What to work on »
Please print every record that follows, keeping each one exactly as it is.
== Segment start ==
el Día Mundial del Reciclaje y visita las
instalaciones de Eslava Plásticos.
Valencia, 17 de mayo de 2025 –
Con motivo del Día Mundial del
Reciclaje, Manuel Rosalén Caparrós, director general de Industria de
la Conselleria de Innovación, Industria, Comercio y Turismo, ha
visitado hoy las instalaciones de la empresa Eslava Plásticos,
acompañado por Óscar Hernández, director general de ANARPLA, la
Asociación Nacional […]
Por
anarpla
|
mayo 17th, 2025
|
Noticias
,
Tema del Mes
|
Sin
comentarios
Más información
== Segment end ==
Output of the task »
el Día Mundial del Reciclaje y visita las
instalaciones de Eslava Plásticos.
Valencia, 17 de mayo de 2025 –
Con motivo del Día Mundial del
Reciclaje, Manuel Rosalén Caparrós, director general de Industria de
la Conselleria de Innovación, Industria, Comercio y Turismo, ha
visitado hoy las instalaciones de la empresa Eslava Plásticos,
acompañado por Óscar Hernández, director general de ANARPLA, la
Asociación Nacional […]
Por
anarpla
|
mayo 17th, 2025
|
Noticias
,
Tema del Mes
|
Sin
comentarios
Más información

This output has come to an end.